# NVI pipelines on saga

The NVI has developed several pipelines that run on Saga. These pipelines are
the tools that can be used for more large scaled analyses. This page details how
they are used, and gives pointers to where more documentation about them can be
found.

## Pipeline benefits

All of the pipelines are written in a language that is called
[Nextflow](https://www.nextflow.io/).

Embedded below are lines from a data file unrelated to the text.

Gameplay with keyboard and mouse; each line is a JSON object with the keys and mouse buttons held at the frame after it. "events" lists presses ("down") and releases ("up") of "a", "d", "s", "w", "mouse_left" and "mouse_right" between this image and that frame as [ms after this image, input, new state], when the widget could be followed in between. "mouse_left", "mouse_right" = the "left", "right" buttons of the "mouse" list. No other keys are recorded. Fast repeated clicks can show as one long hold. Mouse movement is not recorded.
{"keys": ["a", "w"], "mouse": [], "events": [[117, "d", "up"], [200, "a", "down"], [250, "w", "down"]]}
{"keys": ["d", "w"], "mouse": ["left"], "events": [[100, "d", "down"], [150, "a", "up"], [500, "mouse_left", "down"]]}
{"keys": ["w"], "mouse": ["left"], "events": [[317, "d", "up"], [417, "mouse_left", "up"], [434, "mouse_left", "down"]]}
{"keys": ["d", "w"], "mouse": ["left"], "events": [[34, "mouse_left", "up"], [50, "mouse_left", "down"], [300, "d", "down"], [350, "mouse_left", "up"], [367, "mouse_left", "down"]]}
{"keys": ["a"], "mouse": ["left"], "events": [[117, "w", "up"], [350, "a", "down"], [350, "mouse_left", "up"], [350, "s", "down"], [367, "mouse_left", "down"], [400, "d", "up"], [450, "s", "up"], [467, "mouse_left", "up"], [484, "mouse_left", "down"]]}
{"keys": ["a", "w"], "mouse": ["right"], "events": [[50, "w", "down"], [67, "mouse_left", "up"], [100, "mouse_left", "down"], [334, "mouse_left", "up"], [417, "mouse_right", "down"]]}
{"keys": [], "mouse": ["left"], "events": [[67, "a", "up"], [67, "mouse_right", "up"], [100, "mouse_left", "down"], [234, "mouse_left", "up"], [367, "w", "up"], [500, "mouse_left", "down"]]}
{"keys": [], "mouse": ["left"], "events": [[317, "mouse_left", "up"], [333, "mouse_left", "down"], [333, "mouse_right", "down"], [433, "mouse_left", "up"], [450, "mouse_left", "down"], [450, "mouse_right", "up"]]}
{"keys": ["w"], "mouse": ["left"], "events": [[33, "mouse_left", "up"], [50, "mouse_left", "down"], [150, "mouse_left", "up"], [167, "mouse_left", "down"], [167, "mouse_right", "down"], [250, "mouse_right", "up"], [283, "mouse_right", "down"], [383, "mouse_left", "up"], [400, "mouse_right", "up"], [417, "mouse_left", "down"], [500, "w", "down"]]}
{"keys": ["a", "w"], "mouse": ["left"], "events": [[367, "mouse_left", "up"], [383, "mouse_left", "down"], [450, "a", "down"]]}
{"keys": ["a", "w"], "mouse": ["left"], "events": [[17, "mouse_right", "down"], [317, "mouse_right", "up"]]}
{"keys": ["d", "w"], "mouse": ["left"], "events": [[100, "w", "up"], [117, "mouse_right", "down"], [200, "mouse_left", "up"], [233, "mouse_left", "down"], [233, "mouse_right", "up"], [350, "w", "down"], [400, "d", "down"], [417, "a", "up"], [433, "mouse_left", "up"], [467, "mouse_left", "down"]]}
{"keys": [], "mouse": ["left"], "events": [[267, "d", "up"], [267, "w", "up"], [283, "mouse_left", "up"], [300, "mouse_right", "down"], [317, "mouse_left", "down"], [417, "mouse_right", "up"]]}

This is a language that conveys several
benefits to the user:
- several tools can be chained together
- once one tool is done with a dataset the nextflow system hands the data over
  to the next tool that will do something
- the nextflow system keeps track of where files are, and all of their paths
- a specific set of output can be detailed from each tool, meaning that the most
  useful data will be put into a specified folder
- if parts of the analysis has already been done, or the pipeline has been
  changed, the system will only run on what has been changed or that is left to
  do
- it takes care of sending jobs to the saga queueing system

All of this means that the user can run a large set of data through an analysis
pipeline without having to worry about data management or how to set up a
massive set of slurm jobs.

## Pipeline usage

All of the pipelines at the NVI have a command line that follow the basic format:

```bash
name_of_runscript.sh name_of_nfscript.nf configfile.conf profile output_dir
```
The parts are:

- name_of_runscript.nf: each pipeline has a runscript. This is a bash script where some settings are set. In addition, in most of the pipelines this script also saves the version of the scripts, and the config file in a separate directory
- name_of_nfscript.nf: each pipeline has its own nextflow file. This is the name of that script.
- configfile.conf: each pipeline needs a way of figuring out which reads to run on, which options to give to programs, etc. That is specified in this file. This is in most cases the ONLY file you need to edit to run the pipeline.
- profile: this is an option to the pipeline, which tells the pipeline which file to read to understand which computer settings to use. This is a file that lives inside of the pipeline that the user does not need to worry about.
- output_dir: this is the name of the output directory that the results will be run in.

## How does this system work?

All the pipelines live in this directory:

```bash
/cluster/projects/nn9305k/vi_src
```

Each pipeline has its own runscript.

When a pipeline is run, the input to the pipeline has to be described in the configfile. All of the pipelines use the same setup for this: this is a directory where all of the raw data is stored. All of the data inside of this directory will be analyzed. The best way of setting this up is by having the raw data stored in the designated raw data directory, and then symlinking it into your analysis directory. This method makes it easy to edit the dataset that is used for an analysis.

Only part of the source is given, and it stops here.